In the month following your surgery, you’ll usually see your surgeon once or twice. Your surgeon will check you have healed properly and that your bowels are working normally.
With all types of surgery for rectal prolapse, there’s a chance that you may have another prolapse. If you think you have another prolapse, see your GP straight away.
Rectal prolapse and piles (haemorrhoids) both affect the last section of your bowel. But while rectal prolapse affects your rectal wall or lining, piles affect the blood vessels in your anal canal. Both conditions can cause similar symptoms, but they need to be treated in different ways. It's important to get the right diagnosis from your GP or specialist.
If you have a rectal prolapse, the wall of your rectum, or part of the wall, sticks out through your anus. Your rectum is the last section of your bowel. It’s where faeces (stools) collect before passing through your anus as a bowel movement.
Piles are abnormally large swellings on the inside of your anal canal. The anal canal is the short section that connects your rectum to your anus.
Both a rectal prolapse and piles can cause a lump or swelling to drop out through your anus when you have a bowel movement. With both conditions, the lump or swelling may go back in again once you've finished your bowel movement. But you may need to push it back inside. You may also notice bright red bleeding and pain or discomfort, as well as a slimy discharge on your underwear.

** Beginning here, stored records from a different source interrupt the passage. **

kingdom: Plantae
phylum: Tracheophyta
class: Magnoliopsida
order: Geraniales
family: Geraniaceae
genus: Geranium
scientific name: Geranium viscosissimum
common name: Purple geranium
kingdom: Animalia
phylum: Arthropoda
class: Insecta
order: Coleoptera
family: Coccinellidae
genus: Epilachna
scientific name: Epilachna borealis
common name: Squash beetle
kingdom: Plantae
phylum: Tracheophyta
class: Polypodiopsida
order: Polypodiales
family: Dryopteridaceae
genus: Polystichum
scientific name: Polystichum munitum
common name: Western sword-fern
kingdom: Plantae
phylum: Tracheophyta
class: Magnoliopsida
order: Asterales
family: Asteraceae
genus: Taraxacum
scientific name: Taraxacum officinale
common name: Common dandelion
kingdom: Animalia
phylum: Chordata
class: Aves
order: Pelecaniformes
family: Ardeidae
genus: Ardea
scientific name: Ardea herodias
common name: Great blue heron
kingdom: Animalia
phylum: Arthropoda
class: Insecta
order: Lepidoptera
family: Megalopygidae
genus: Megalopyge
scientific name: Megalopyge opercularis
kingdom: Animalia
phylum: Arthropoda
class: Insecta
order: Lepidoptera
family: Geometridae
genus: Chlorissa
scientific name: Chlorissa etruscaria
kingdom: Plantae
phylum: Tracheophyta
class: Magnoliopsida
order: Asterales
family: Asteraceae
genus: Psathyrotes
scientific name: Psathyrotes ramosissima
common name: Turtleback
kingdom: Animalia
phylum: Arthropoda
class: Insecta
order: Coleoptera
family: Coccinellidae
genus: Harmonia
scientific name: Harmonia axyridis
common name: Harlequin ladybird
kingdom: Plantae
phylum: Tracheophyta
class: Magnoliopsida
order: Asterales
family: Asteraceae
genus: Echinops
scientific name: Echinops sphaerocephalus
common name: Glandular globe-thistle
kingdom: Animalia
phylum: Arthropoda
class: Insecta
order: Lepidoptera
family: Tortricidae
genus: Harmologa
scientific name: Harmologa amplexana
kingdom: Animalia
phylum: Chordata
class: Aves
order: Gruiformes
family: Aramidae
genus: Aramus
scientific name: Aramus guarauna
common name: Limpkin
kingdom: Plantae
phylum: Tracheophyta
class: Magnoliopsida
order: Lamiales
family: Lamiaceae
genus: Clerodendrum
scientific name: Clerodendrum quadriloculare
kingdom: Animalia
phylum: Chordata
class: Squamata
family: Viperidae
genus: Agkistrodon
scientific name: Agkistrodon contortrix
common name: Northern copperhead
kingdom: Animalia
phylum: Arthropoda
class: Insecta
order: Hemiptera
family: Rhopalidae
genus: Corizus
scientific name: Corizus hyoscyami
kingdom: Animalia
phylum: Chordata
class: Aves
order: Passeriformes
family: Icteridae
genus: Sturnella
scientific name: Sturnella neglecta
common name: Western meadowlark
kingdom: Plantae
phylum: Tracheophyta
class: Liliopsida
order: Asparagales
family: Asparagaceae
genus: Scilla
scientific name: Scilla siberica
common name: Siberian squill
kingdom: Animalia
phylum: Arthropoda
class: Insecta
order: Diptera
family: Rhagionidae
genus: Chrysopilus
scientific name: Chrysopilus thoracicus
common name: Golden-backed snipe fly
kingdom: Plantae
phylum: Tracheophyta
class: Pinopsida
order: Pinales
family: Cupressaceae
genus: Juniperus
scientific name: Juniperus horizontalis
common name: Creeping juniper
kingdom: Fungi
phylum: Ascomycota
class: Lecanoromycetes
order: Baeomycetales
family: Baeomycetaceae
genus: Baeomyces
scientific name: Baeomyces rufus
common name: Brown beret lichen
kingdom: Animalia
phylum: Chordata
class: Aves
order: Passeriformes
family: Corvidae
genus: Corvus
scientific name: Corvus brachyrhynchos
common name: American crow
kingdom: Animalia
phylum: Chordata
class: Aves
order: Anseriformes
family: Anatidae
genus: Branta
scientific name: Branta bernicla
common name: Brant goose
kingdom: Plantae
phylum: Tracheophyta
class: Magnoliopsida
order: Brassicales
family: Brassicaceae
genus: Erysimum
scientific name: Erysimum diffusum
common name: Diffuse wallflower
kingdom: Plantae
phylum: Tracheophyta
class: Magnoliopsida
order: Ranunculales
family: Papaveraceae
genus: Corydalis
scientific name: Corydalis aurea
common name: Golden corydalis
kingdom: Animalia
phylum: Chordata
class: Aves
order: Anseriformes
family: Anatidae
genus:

The two conditions affect different groups of people. Rectal prolapse affects mainly older people, especially women, and sometimes children under four. Piles can affect people at any age but are most common in people between 45 and 65.
It's important to get a diagnosis from your GP to prevent any complications or your symptoms getting worse. Your GP may need to insert a finger inside you to feel your rectum and anus. If you have a rectal prolapse, your GP will notice circular rings of mucosal tissue around the lump or swelling. These rings won’t be there if you have piles.
You can treat piles with self-help measures, such as eating more fibre and drinking enough water. You can also buy over-the-counter medicines from your pharmacist to ease any pain or itching. Always read the patient information leaflet that comes with your medicine and if you have any questions, ask your pharmacist for advice.
You can have banding treatment or surgery to remove large piles. In adults, rectal prolapse can usually only be fully treated with surgery. In children, rectal prolapse usually gets better on its own if your child is having regular bowel movements. You can help this by giving your child plenty of high-fibre foods, such as fruit and vegetables, and enough water to drink.
If you have any questions or concerns about rectal prolapse or piles, talk to your GP.